Um escritor que se estreia no romance com um romance sobre um escritor que se estreia no romance é território habitado. A metáfora das bonecas russas é recorrente na literatura, mas em "Adius" (Abysmo, 2020), o romance inaugural de Vasco Gato, rompemos novas fronteiras. O livro é o objeto mágico que leva o narrador a procurar os territórios que nunca quis habitar, decidindo, por fim, jogar à roleta com a vida e rememorar zonas de afeto difuso da infância e adolescência.
Vasco Gato é poeta e, também por isso, dá, com "Adius", lições aos romancistas. Lições de construção de personagens, de desarrumo de diálogos, de síntese e de subtração – há precisão de puzzle (ou de poema?) no emprego das palavras, encaixando as arestas de umas nos limites das outras sem nunca se sopearem.
Este livro foi esquecido nas prateleiras dos lançamentos pela pandemia e por tudo o que desabou sobre as nossas vidas nos últimos tempos, sob a forma de um caterpillar que esmaga e compacta as rotinas à passagem. "Adius" merece sobressair na argamassa cinzenta em que se tornaram os dias indistintos e ser recuperado. A obra é testemunha da pós-modernidade que hesita em tropeçar nos próximos passos. O narrador dá-se ao luxo, nos dias que correm, de escolher sobre a distância a percorrer.

- **Requisitos da tarefa**
Copie sem qualquer alteração, do texto sobre o romance "Adius" acima, o trecho que vai de "Este livro foi" até "distância a percorrer.".

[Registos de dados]

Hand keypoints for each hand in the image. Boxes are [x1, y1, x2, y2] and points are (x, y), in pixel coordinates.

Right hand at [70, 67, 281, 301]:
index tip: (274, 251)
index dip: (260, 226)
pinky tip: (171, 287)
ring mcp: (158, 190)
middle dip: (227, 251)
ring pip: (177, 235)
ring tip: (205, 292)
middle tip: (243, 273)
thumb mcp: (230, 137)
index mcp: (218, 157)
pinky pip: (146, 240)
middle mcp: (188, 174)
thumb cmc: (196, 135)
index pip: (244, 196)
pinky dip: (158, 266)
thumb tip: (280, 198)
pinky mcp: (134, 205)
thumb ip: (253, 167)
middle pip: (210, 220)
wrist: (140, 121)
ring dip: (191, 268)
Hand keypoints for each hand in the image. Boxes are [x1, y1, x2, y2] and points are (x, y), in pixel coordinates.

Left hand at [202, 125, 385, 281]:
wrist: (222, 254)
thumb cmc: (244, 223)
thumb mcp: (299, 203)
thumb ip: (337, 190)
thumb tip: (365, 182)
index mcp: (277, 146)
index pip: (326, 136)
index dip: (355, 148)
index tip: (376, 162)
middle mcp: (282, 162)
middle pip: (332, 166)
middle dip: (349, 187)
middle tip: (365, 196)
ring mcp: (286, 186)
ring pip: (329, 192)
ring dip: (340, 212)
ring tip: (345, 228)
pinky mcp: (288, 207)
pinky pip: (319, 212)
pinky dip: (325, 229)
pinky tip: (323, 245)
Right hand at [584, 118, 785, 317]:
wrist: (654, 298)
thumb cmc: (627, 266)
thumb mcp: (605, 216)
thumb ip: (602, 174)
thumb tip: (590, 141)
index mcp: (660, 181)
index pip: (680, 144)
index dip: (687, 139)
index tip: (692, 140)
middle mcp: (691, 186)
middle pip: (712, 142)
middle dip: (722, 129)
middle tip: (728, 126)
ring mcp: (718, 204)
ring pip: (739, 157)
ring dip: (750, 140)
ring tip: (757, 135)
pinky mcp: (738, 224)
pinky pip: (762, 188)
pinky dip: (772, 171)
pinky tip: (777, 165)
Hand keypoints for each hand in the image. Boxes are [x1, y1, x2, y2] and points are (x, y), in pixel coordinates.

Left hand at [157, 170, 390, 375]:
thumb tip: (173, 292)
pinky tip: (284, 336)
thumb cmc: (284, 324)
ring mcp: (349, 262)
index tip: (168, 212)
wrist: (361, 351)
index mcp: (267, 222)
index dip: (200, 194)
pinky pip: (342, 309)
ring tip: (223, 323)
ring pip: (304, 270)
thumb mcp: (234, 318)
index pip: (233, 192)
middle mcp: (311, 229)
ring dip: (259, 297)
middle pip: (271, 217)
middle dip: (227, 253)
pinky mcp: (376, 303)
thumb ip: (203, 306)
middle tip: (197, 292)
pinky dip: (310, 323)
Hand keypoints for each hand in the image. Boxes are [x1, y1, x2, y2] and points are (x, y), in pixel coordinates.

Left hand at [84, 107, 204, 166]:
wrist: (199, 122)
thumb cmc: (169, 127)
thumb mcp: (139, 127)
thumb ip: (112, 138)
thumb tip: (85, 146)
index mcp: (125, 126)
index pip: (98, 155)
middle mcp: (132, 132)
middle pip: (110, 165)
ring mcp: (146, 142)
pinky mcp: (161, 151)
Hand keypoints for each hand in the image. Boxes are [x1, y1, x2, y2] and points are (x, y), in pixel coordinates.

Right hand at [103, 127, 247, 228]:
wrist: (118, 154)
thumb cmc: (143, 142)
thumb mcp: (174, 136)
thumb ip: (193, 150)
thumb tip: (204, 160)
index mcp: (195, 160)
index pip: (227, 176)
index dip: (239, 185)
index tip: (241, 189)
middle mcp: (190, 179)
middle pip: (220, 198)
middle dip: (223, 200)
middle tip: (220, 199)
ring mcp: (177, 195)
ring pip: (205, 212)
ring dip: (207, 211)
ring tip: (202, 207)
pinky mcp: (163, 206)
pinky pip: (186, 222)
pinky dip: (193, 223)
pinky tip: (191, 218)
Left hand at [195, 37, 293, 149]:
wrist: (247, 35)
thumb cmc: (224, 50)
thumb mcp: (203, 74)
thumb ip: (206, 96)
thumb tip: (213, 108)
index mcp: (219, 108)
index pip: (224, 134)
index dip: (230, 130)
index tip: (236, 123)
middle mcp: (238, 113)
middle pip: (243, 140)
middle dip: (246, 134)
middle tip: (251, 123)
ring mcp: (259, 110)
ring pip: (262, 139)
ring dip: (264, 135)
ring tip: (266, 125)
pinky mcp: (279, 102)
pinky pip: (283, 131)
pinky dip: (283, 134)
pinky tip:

- **A resposta**
Este livro foi esquecido nas prateleiras dos lançamentos pela pandemia e por tudo o que desabou sobre as nossas vidas nos últimos tempos, sob a forma de um caterpillar que esmaga e compacta as rotinas à passagem. "Adius" merece sobressair na argamassa cinzenta em que se tornaram os dias indistintos e ser recuperado. A obra é testemunha da pós-modernidade que hesita em tropeçar nos próximos passos. O narrador dá-se ao luxo, nos dias que correm, de escolher sobre a distância a percorrer.